Per Amore Del Mio Popolo - A Luta de Don Peppe Diana pela sua terra

"A questão não é se existes. Mas sim, onde estás?"
Esta é uma das frases que entrou na minha cabeça e que não vai desaparecer tão cedo. Esta é dirigida directamente a Deus por Don Giuseppe Diana, no funeral de mais um jovem, numa cena da mini série produzida pela Rai Uno intitulada "Per Amore Del Mio Popolo".

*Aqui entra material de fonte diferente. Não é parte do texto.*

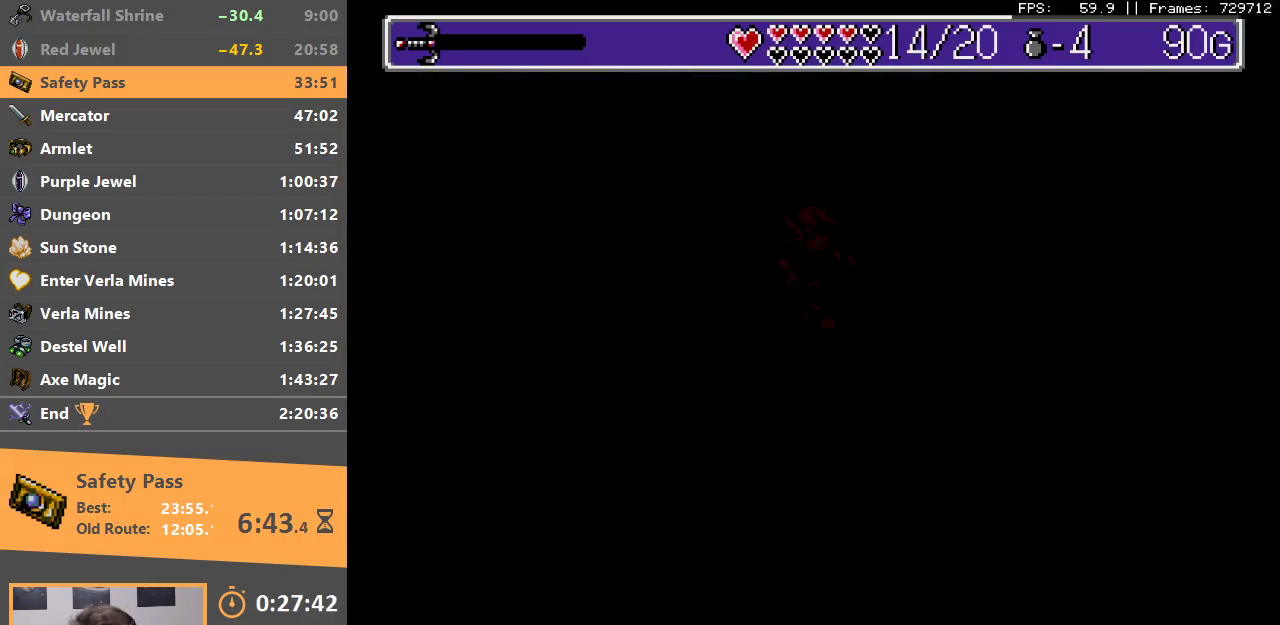
{"buttons": [], "events": []}
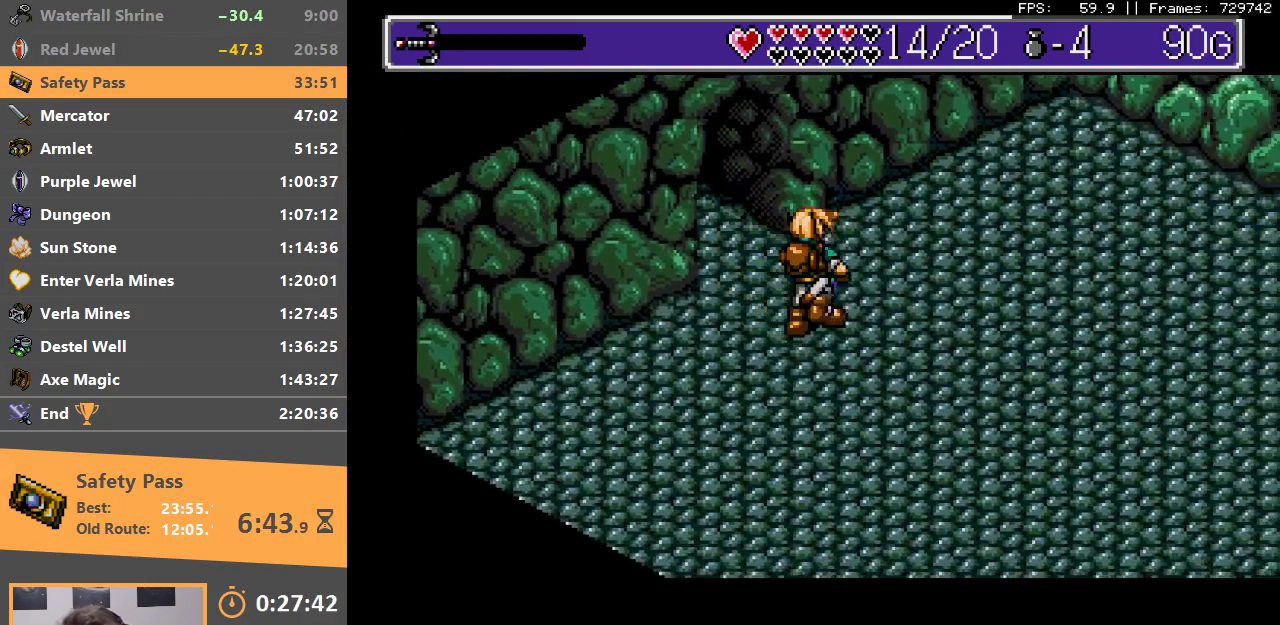
{"buttons": [], "events": []}
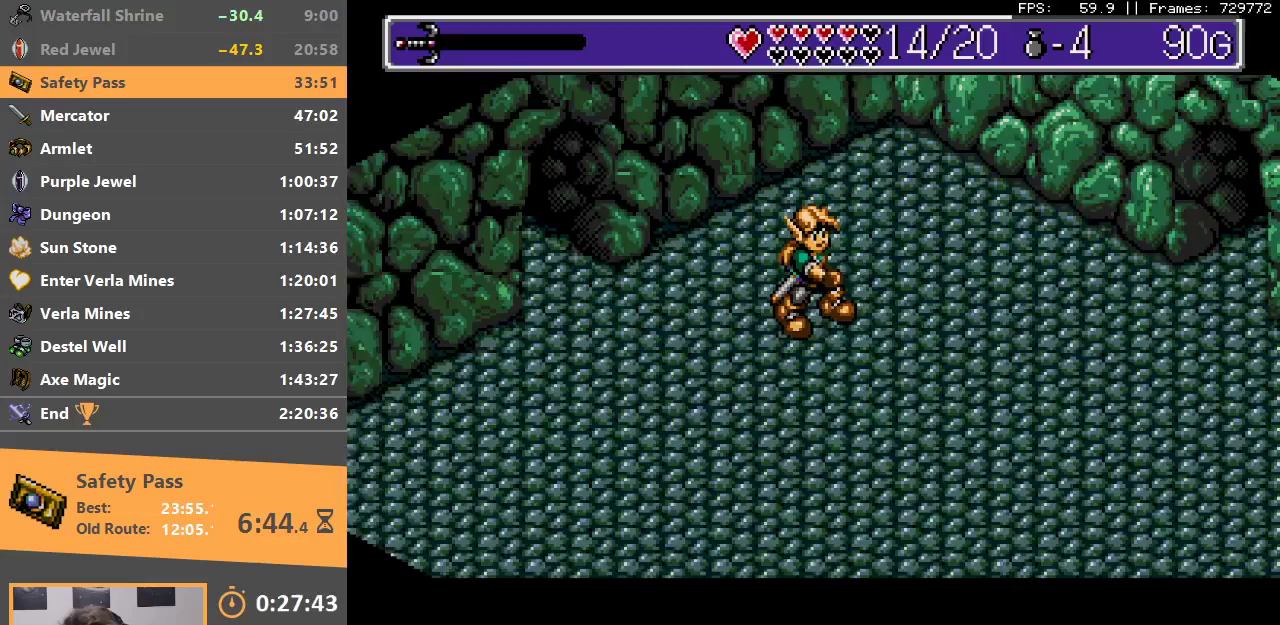
{"buttons": [], "events": []}
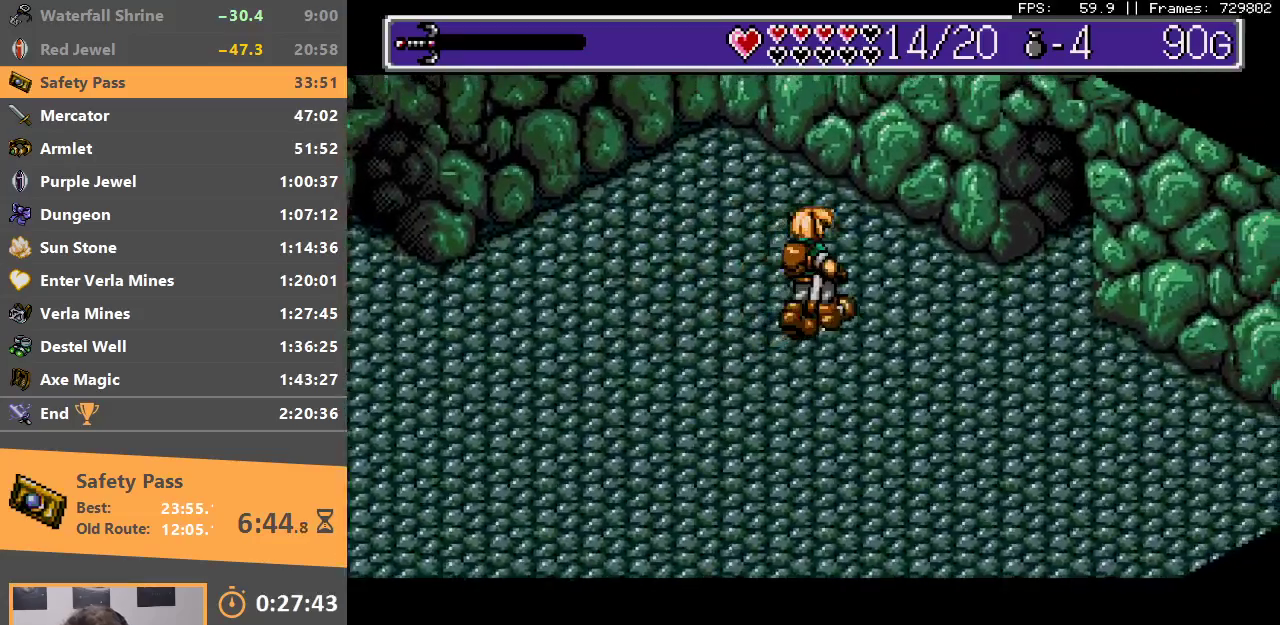
{"buttons": [], "events": []}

Uma história sobretudo de coragem e lealdade: coragem para enfrentar a conhecida Camorra (como é denominada a máfia da região da Campânia, no sul de Itália) e leal porque este padre acredita na gente daquela terra, que também é sua, Casal di Principe (conhecida pelo crime organizado instalado e controlador que aí impera. É uma comuna italiana que pertence à província de Caserta, na região da Campânia). Uma história verídica, adaptada pela Rai Uno e que passou em Março deste ano, data que marca os vinte anos da morte deste sacerdote.

A sua vontade em fazer com que o sitio onde nasceu se reerga da miséria e das garras da máfia leva-o a agir. Não apenas com a sua palavra de fé, mas sim com actos concretos. Deixa de lado a hipocrisia e bane os criminosos da sua igreja. Ele quer deixar claro que a actividade ilegal e corrupta é incompatível com os ideais da Igreja e, mais do que isso, com os valores da vida humana. Don Peppe Diana não tem medo de lhes fazer frente. Fala-lhes olhos nos olhos. Recusa-se a corromper-se. 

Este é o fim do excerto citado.